JEALOUSY AND ENVY
As a society, we associate jealousy and envy with Disney villains. But jealousy and envy aren’t really about languishing in front of mirrors and poisoning apples. Many of us experience jealousy and envy in our daily lives. So what’s really going on here?
First, let’s talk about what “jealousy” and “envy” mean. Jealousy is an emotion that comes when you fear someone is going to take away something that you already have. If you’re in a relationship and you see a beautiful person eyeing your partner, you may feel jealous and anxious that they will take your partner away from you.
Envy is when you want something that someone else has. The Evil Queen is envious of Snow White because Snow White has something she doesn’t – youth, beauty, innocence (don’t get me started on the profoundly f*cked layers of patriarchy that went into the making of that trope!).
So envy is wanting what someone else has and jealousy is worrying someone else is envying what you have. But both jealousy and envy share the belief that you need a thing – or person, or experience – in order to be happy.
That’s where they go wrong. Because remember, our core truth is that your thoughts create your feelings. What you have, or who you’re with, or what you own…none of that creates your feelings. It’s not about how many wrinkles the evil queen has, or how beautiful Snow White is.
Right now, there are people living in what you would consider challenging conditions who are happier than you are. There are people who have everything you could possibly want, but are miserable. At any income level, in any life condition, there are people having different experiences because their thoughts are different.
Jealousy and envy are created by your thoughts, not your external circumstances.
To explore this more, let’s look at the thought process that creates jealousy:
- You have something in your life that you think you need in order to be happy.
- You think that “something” is a limited resource. There’s not enough to go around and if someone gets yours, you’ll be unhappy.
- You believe your grip on that “something” is tenuous and someone else might get it away from you.
Pay special attention to that last condition. Jealousy is about believing that someone else can take your fill-in-the-blank away because you aren’t good enough to keep it. That’s what makes it so maddening! Not only do you need something external to feel ok. You also can’t guarantee keeping that thing, and if you are unable to hang onto that thing, it means that whoever took it away from you is better than you.
These thoughts, of course, lead to you being hyper-vigilant and anxious about any possible threat. A competent underling at work. An attractive person in vicinity of your partner. And so on and so forth.

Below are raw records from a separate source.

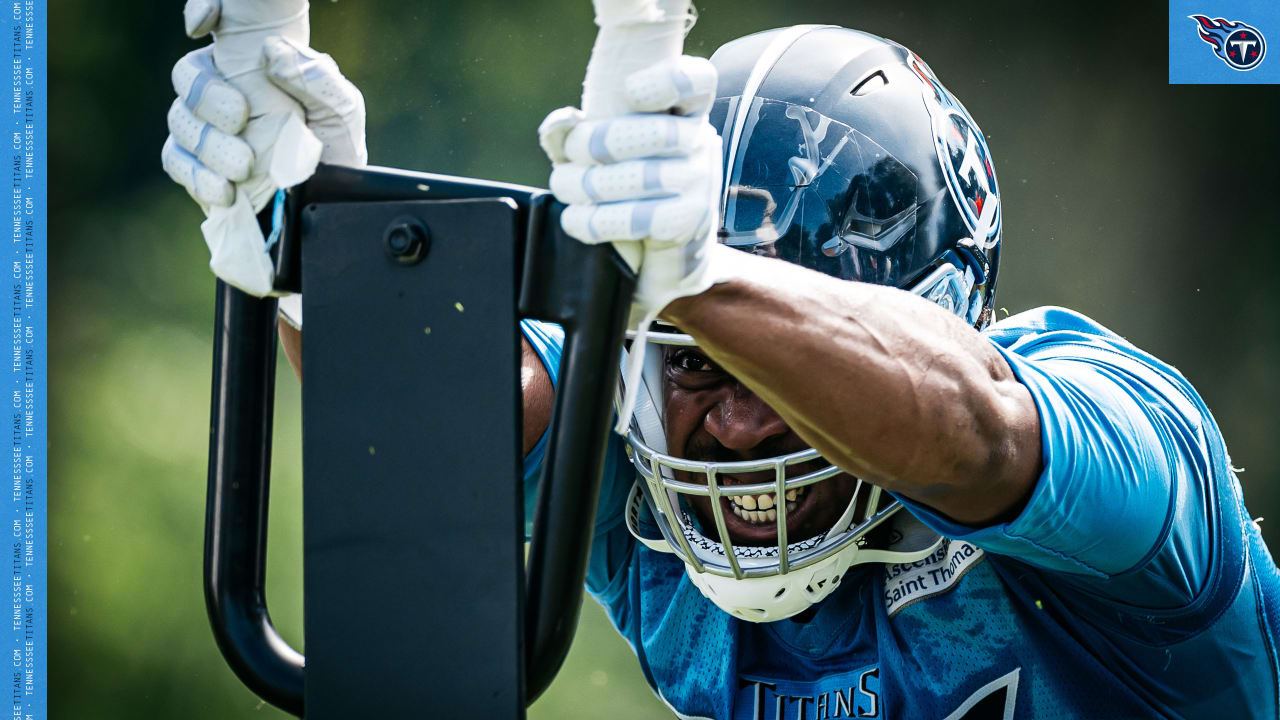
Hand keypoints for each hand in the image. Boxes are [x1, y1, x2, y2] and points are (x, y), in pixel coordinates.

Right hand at [160, 0, 365, 295]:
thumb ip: (315, 77)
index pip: (215, 26)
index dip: (203, 13)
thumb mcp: (341, 110)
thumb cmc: (334, 148)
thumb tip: (270, 51)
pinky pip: (176, 162)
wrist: (328, 206)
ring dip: (210, 143)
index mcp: (251, 64)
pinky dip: (198, 176)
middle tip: (241, 117)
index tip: (203, 23)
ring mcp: (205, 129)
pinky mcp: (196, 168)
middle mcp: (221, 89)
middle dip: (208, 96)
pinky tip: (226, 190)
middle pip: (188, 75)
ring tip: (246, 166)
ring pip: (180, 120)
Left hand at [538, 55, 722, 323]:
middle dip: (593, 145)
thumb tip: (562, 122)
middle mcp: (700, 141)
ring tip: (566, 189)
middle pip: (652, 131)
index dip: (665, 81)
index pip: (696, 81)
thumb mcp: (596, 158)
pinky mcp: (689, 221)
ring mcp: (700, 182)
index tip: (628, 91)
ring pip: (640, 176)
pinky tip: (578, 221)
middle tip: (570, 160)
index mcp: (683, 112)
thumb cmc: (624, 195)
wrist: (656, 261)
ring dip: (586, 185)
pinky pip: (639, 218)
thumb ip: (574, 134)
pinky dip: (597, 221)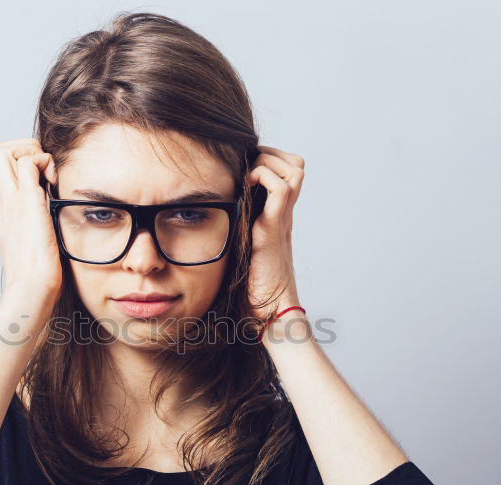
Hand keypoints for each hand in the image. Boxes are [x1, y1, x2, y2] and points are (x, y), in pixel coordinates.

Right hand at [0, 138, 62, 301]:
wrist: (31, 289)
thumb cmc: (37, 272)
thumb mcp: (35, 238)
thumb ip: (38, 220)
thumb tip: (54, 210)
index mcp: (2, 208)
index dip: (20, 159)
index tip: (43, 178)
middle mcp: (1, 200)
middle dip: (22, 148)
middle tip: (45, 171)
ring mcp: (10, 200)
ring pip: (4, 149)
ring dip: (31, 152)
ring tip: (49, 176)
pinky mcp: (26, 202)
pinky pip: (29, 160)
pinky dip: (45, 161)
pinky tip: (56, 183)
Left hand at [245, 145, 304, 321]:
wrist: (269, 314)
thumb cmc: (252, 291)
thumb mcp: (238, 252)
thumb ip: (232, 234)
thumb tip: (205, 224)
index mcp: (276, 218)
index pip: (287, 172)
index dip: (269, 160)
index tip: (242, 166)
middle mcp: (283, 215)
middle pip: (295, 164)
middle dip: (270, 154)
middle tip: (244, 165)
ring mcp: (282, 220)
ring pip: (294, 169)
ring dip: (268, 162)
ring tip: (246, 175)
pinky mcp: (275, 228)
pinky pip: (281, 187)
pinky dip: (263, 176)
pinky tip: (244, 186)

Envy is a little more straightforward – it means that you want something someone else has that you don’t. Why? Because of how you think that “something” will make you feel.
Are you single and envious of people in a relationship? If so, you most likely envy them because you think that being in a relationship will make you feel happy. Why? If you said “because I’ll have a partner” go back and re-read this post. The real reason you think it’ll make you happy is because of your thoughts about having a partner – and mostly your thoughts about what that means about YOU (e.g., that you’re finally good enough).
I coach women everyday who are in relationships who believe that being single would make them happier, and vice versa. There’s nothing intrinsic to being in a relationship or being single that determines whether or not a person will be happy.
Now that we’ve talked through the root cause of jealousy and envy, what the f*ck do we do when we experience them?
One of the most critical thought shifts that will help you deal with jealousy and envy is to find a way to internalize that there is nothing – nothing – that will save you from experiencing negative emotions, or give you eternal happiness. Sorry, kid. It’s just not on the menu for us humans.
My personal interpretation of this back when I was working through my envy of thin, conventionally beautiful women, was to walk around Manhattan for a whole summer thinking “all being suffer” every time I saw a thin woman and felt envious of her.
If “all beings suffer” isn’t your flavor, try “even Beyonce gets cheated on” or make your own mantra. The point is that negative emotion is a part of life. And both positive and negative emotions are caused by your thoughts – not your job, your partner, your money, your complexion, your weight, your friends, your style.
You only want those things because you think they will make you happy.
But happiness is available to you now. All you have to do is think the thoughts that create it.